• _Required action_: Return every line from the listing where the word "dich" occurs.
● ● ●
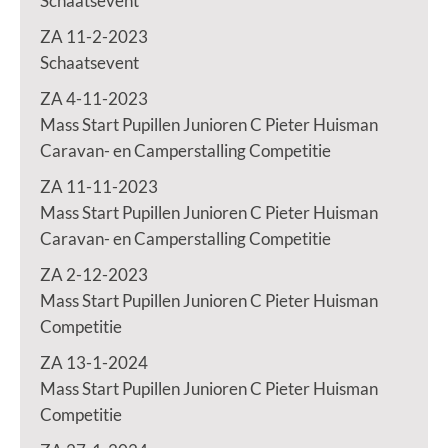
Schaatsevent
ZA 11-2-2023
Schaatsevent
ZA 4-11-2023
Mass Start Pupillen Junioren C Pieter Huisman
Caravan- en Camperstalling Competitie
ZA 11-11-2023
Mass Start Pupillen Junioren C Pieter Huisman
Caravan- en Camperstalling Competitie
ZA 2-12-2023
Mass Start Pupillen Junioren C Pieter Huisman
Competitie
ZA 13-1-2024
Mass Start Pupillen Junioren C Pieter Huisman
Competitie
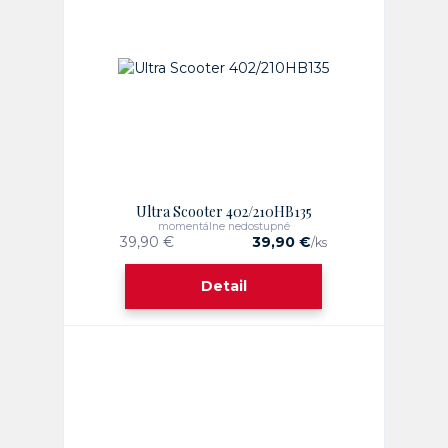
Ultra Scooter 402/210HB135
momentálne nedostupné
39,90 €
39,90 €
/
ks
Detail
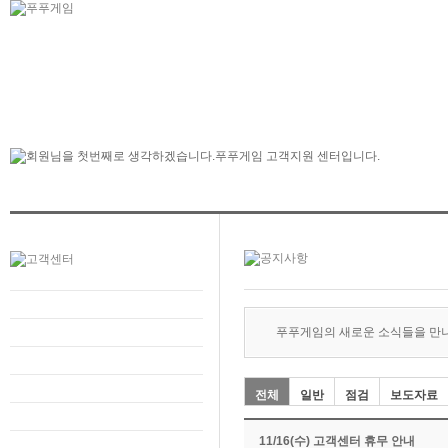
푸푸게임의 새로운 소식들을 만
전체
일반
점검
보도자료
11/16(수) 고객센터 휴무 안내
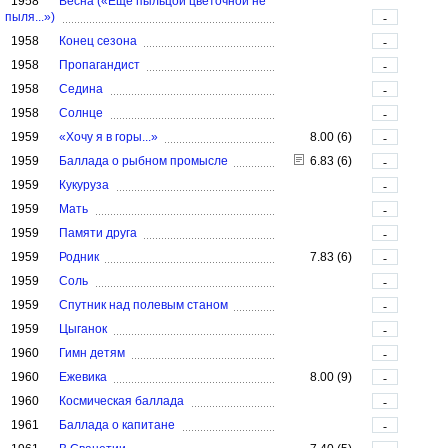
1958
Весна («Ещё пыльцой цветочной не
пыля...»)
-
1958
Конец сезона
-
1958
Пропагандист
-
1958
Седина
-
1958
Солнце
-
1959
«Хочу я в горы...»
8.00 (6)
-
1959
Баллада о рыбном промысле
6.83 (6)
-
1959
Кукуруза
-
1959
Мать
-
1959
Памяти друга
-
1959
Родник
7.83 (6)
-
1959
Соль
-
1959
Спутник над полевым станом
-
1959
Цыганок
-
1960
Гимн детям
-
1960
Ежевика
8.00 (9)
-
1960
Космическая баллада
-
1961
Баллада о капитане
-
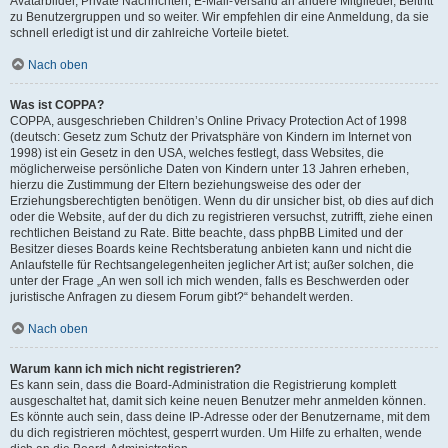
Avatarbilder, Private Nachrichten, E-Mail-Versand an andere Mitglieder, Beitritt
zu Benutzergruppen und so weiter. Wir empfehlen dir eine Anmeldung, da sie
schnell erledigt ist und dir zahlreiche Vorteile bietet.
Nach oben
Was ist COPPA?
COPPA, ausgeschrieben Children’s Online Privacy Protection Act of 1998
(deutsch: Gesetz zum Schutz der Privatsphäre von Kindern im Internet von
1998) ist ein Gesetz in den USA, welches festlegt, dass Websites, die
möglicherweise persönliche Daten von Kindern unter 13 Jahren erheben,
hierzu die Zustimmung der Eltern beziehungsweise des oder der
Erziehungsberechtigten benötigen. Wenn du dir unsicher bist, ob dies auf dich
oder die Website, auf der du dich zu registrieren versuchst, zutrifft, ziehe einen
rechtlichen Beistand zu Rate. Bitte beachte, dass phpBB Limited und der
Besitzer dieses Boards keine Rechtsberatung anbieten kann und nicht die
Anlaufstelle für Rechtsangelegenheiten jeglicher Art ist; außer solchen, die
unter der Frage „An wen soll ich mich wenden, falls es Beschwerden oder
juristische Anfragen zu diesem Forum gibt?“ behandelt werden.
Nach oben
Warum kann ich mich nicht registrieren?
Es kann sein, dass die Board-Administration die Registrierung komplett
ausgeschaltet hat, damit sich keine neuen Benutzer mehr anmelden können.
Es könnte auch sein, dass deine IP-Adresse oder der Benutzername, mit dem
du dich registrieren möchtest, gesperrt wurden. Um Hilfe zu erhalten, wende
● ● ●
• _Written solution_:
Erziehungsberechtigten benötigen. Wenn du dir unsicher bist, ob dies auf dich
oder die Website, auf der du dich zu registrieren versuchst, zutrifft, ziehe einen
du dich registrieren möchtest, gesperrt wurden. Um Hilfe zu erhalten, wende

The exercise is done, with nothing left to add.